**Task material**
"""

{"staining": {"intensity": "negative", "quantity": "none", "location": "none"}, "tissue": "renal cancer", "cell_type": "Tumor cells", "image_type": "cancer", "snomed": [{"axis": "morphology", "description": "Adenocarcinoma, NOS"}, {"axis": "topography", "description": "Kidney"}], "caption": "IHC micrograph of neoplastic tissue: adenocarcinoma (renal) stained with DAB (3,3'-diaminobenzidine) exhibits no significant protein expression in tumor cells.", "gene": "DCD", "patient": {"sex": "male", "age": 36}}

"""
"""

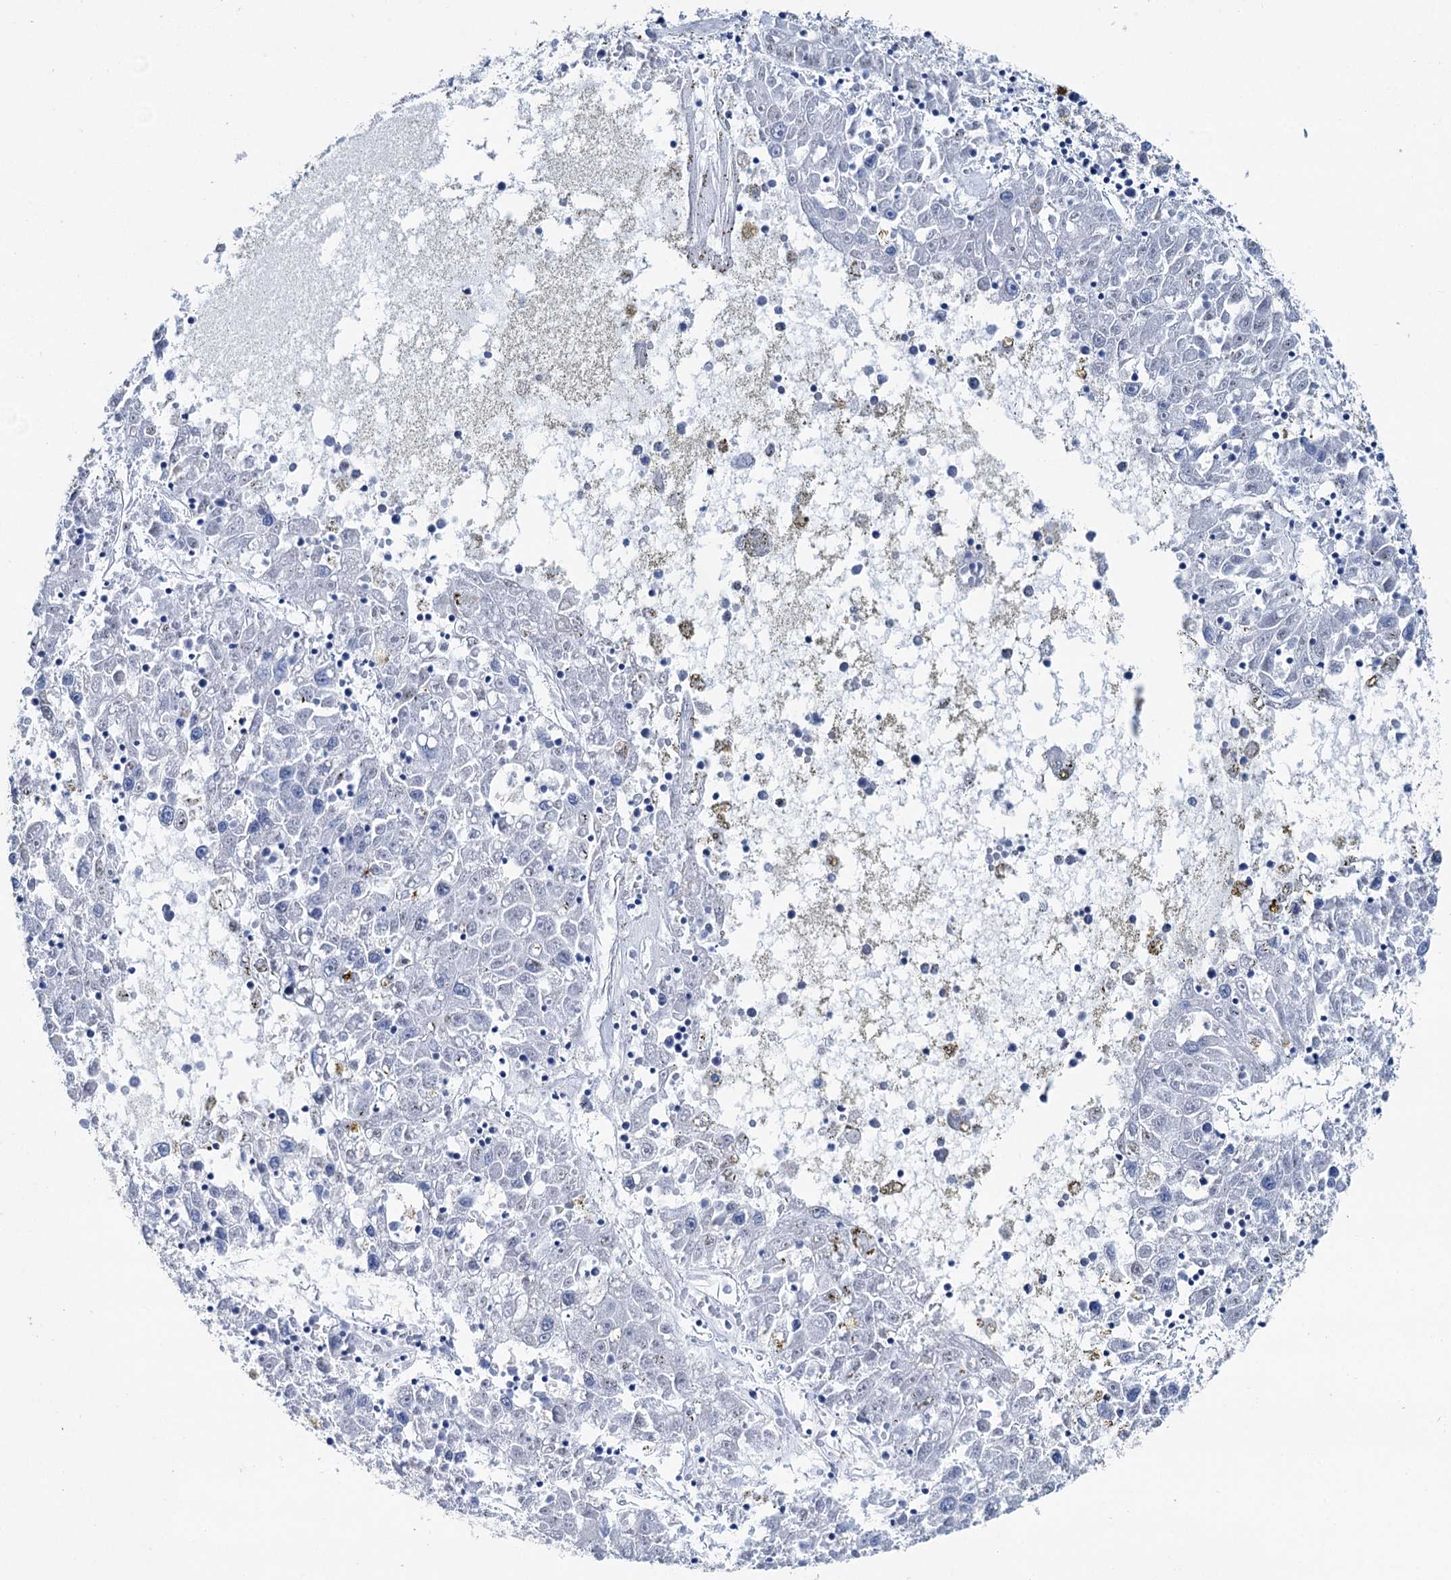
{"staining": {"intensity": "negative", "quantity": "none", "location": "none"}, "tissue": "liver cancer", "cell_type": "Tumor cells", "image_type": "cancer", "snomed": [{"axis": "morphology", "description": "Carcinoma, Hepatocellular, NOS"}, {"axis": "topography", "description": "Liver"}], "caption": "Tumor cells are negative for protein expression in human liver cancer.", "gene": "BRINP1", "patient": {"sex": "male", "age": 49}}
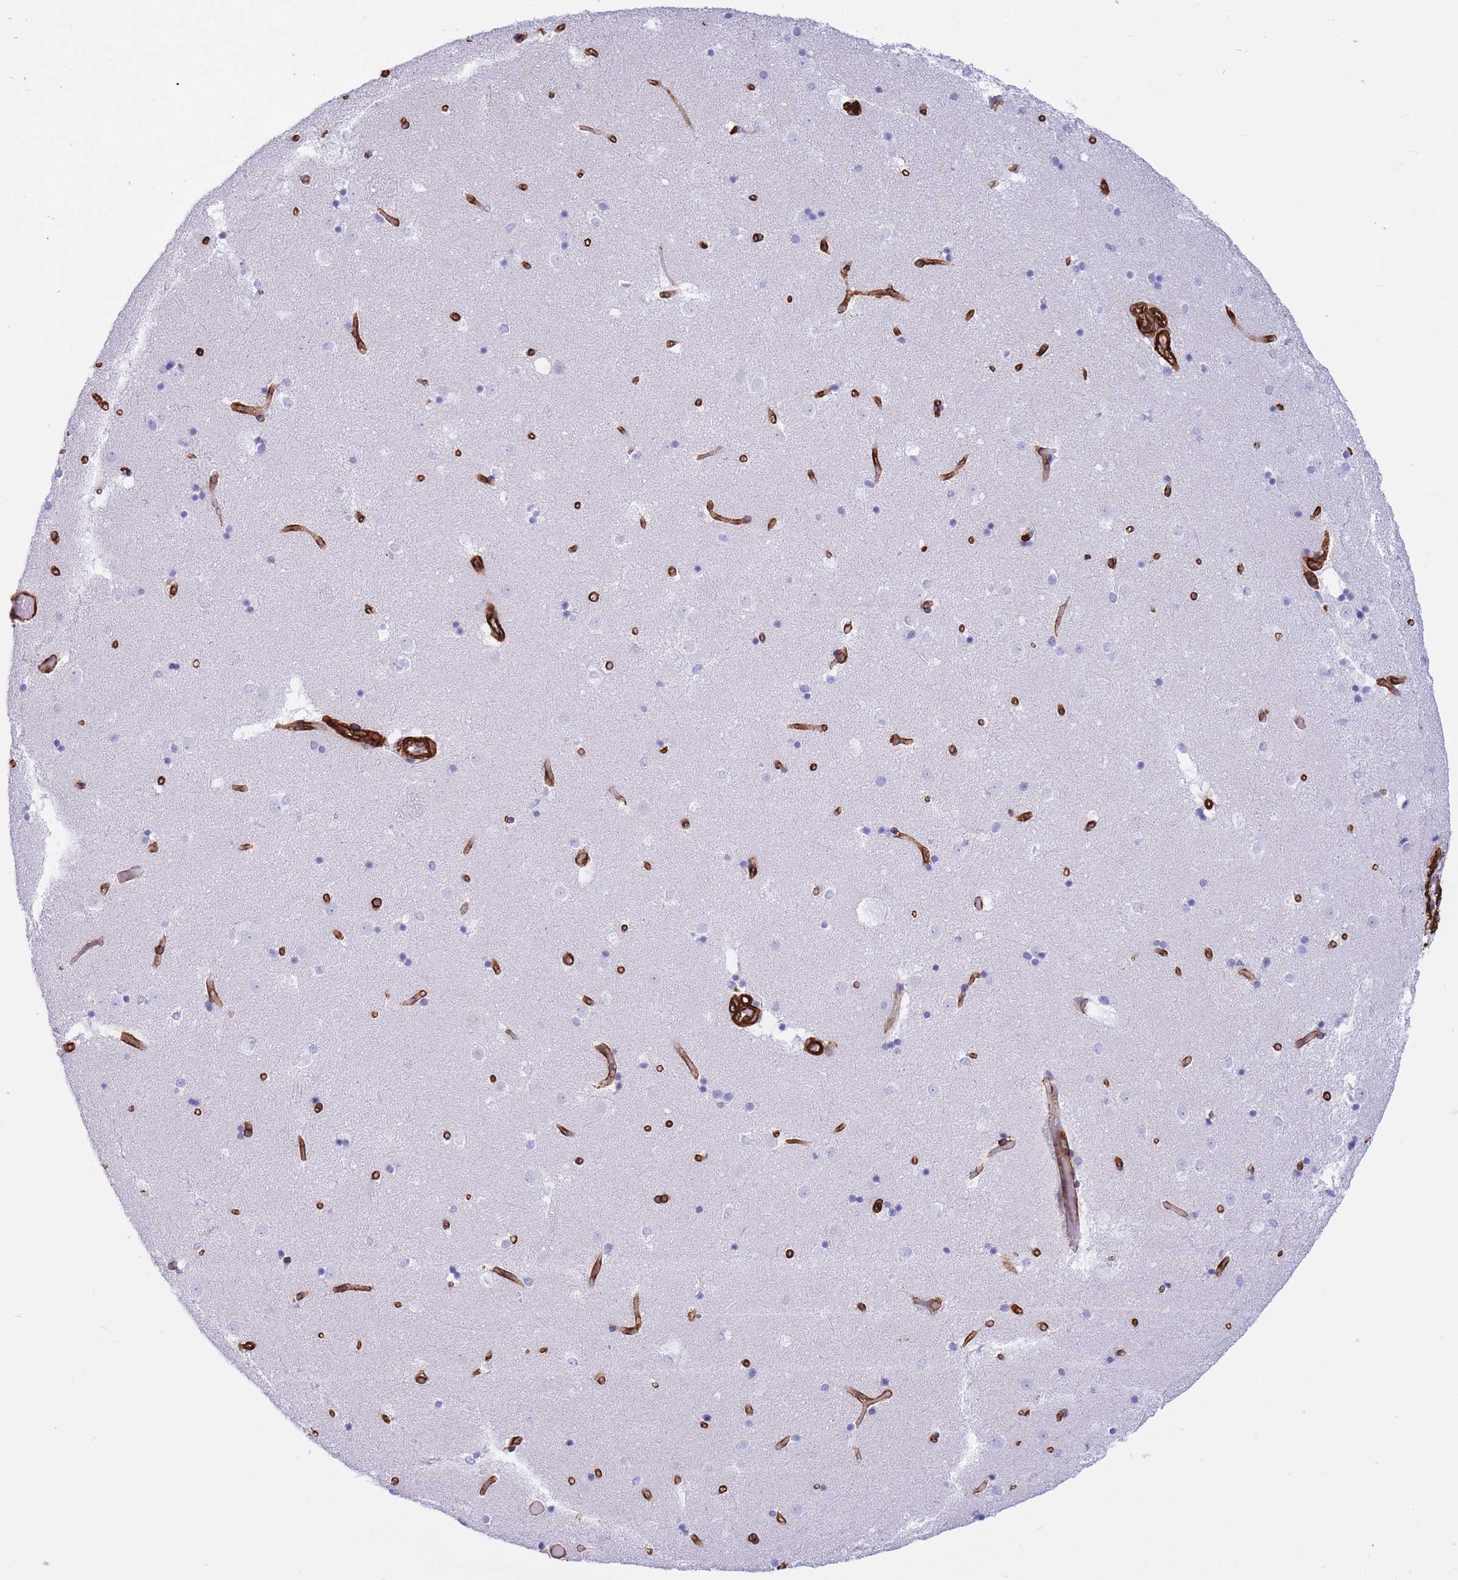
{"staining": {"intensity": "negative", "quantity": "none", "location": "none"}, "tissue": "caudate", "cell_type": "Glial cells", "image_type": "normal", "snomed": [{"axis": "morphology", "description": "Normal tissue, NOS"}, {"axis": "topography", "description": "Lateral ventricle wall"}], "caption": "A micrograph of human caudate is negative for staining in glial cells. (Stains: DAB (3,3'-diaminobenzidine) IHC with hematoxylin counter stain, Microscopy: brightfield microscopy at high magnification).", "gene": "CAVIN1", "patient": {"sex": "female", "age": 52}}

"""

**Work required**
Lines of the listing above that include the string "human" should each be copied.

**Written response**
{"staining": {"intensity": "negative", "quantity": "none", "location": "none"}, "tissue": "liver cancer", "cell_type": "Tumor cells", "image_type": "cancer", "snomed": [{"axis": "morphology", "description": "Carcinoma, Hepatocellular, NOS"}, {"axis": "topography", "description": "Liver"}], "caption": "Tumor cells are negative for protein expression in human liver cancer.", "gene": "BRINP1", "patient": {"sex": "male", "age": 49}}
{"staining": {"intensity": "negative", "quantity": "none", "location": "none"}, "tissue": "caudate", "cell_type": "Glial cells", "image_type": "normal", "snomed": [{"axis": "morphology", "description": "Normal tissue, NOS"}, {"axis": "topography", "description": "Lateral ventricle wall"}], "caption": "A micrograph of human caudate is negative for staining in glial cells. (Stains: DAB (3,3'-diaminobenzidine) IHC with hematoxylin counter stain, Microscopy: brightfield microscopy at high magnification).", "gene": "CAVIN1", "patient": {"sex": "female", "age": 52}}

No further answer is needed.